When evaluating whether the “nature of the work reasonably permits the use of seats,” courts must examine subsets of an employee’s total tasks and duties by location, such as those performed at a cash register or a teller window, and consider whether it is feasible for an employee to perform each set of location-specific tasks while seated . . . . An employee may be entitled to a seat to perform tasks at a particular location even if his job duties include other standing tasks, so long as provision of a seat would not interfere with performance of standing tasks . . . the frequency and duration of those tasks with respect to each other, and whether sitting, or the frequency of transition between sitting and standing, would unreasonably interfere with other standing tasks or the quality and effectiveness of overall job performance.

Id. at 10, 17-18.

The Wal-Mart settlement was reached when the parties were less than a month away from trial, and after nearly a decade of litigation. Notably, unlike many PAGA settlements, because the Williamson case was one of the first suitable seating cases filed, it faced unique challenges, such as a dispute regarding if Wage Order claims could be brought under PAGA. Moreover, unlike many PAGA actions, this was an already-certified class action.

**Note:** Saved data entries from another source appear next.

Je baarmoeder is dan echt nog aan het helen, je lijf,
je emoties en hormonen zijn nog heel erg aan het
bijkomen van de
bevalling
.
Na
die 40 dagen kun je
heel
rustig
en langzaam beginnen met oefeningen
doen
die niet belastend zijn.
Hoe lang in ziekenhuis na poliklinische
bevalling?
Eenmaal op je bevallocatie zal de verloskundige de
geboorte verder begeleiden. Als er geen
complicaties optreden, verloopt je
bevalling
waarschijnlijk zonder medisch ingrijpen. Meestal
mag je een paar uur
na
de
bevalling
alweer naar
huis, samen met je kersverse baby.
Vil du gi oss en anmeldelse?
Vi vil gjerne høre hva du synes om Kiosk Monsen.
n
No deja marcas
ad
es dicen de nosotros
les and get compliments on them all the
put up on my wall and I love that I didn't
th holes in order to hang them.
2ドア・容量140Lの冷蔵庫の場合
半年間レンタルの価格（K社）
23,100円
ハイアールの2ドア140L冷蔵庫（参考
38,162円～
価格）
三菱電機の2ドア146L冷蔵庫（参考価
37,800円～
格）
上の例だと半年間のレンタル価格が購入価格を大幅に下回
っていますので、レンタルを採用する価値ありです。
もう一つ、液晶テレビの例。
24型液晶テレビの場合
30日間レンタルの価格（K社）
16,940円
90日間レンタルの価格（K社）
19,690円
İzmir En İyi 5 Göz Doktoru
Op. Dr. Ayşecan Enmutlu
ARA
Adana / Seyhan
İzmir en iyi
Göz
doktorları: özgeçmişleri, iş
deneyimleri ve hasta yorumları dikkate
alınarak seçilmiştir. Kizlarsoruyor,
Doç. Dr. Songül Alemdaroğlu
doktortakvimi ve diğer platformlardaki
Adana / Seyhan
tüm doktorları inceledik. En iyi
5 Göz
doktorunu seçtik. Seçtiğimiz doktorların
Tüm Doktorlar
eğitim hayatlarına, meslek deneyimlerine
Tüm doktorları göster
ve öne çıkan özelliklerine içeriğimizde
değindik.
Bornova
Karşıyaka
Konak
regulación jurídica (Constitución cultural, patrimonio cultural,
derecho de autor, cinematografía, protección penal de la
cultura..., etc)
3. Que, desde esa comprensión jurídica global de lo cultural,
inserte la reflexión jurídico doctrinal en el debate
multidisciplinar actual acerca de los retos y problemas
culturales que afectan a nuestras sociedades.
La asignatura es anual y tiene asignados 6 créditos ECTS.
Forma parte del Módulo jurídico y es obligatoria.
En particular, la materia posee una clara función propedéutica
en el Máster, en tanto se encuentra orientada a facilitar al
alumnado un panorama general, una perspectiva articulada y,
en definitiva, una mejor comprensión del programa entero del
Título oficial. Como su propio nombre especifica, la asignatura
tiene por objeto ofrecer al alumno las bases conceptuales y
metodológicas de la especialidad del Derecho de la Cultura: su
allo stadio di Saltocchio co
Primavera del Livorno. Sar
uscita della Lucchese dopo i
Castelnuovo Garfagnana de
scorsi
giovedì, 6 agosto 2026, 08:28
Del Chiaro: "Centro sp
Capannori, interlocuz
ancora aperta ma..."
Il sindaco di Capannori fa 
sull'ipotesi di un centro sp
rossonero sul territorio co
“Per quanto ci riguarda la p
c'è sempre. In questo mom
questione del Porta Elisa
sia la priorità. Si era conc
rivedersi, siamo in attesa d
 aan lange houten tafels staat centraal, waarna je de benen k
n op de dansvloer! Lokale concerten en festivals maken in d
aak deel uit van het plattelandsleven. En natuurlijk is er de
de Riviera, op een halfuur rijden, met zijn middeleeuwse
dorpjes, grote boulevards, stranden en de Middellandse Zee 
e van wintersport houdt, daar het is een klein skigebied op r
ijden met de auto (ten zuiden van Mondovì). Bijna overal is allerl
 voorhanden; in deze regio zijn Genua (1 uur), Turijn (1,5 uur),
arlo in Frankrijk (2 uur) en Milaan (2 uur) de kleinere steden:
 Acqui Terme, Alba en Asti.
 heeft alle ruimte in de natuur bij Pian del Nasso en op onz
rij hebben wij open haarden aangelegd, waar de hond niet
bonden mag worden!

Although, at first blush, the settlement may seem like an extraordinary gift to the plaintiffs, a closer analysis shows that it is in fact quite reasonable. The settlement involved approximately 99,000 employees and 2,610,921 pay periods. Thus, the settlement provided for approximately $25 per pay period. The PAGA statute provides for default penalties of $100 for each initial violation and $200 for each subsequent violation. Accordingly, when weighed against Wal-Mart’s potential exposure at trial, the settlement amounts to only approximately 12.45% of its exposure.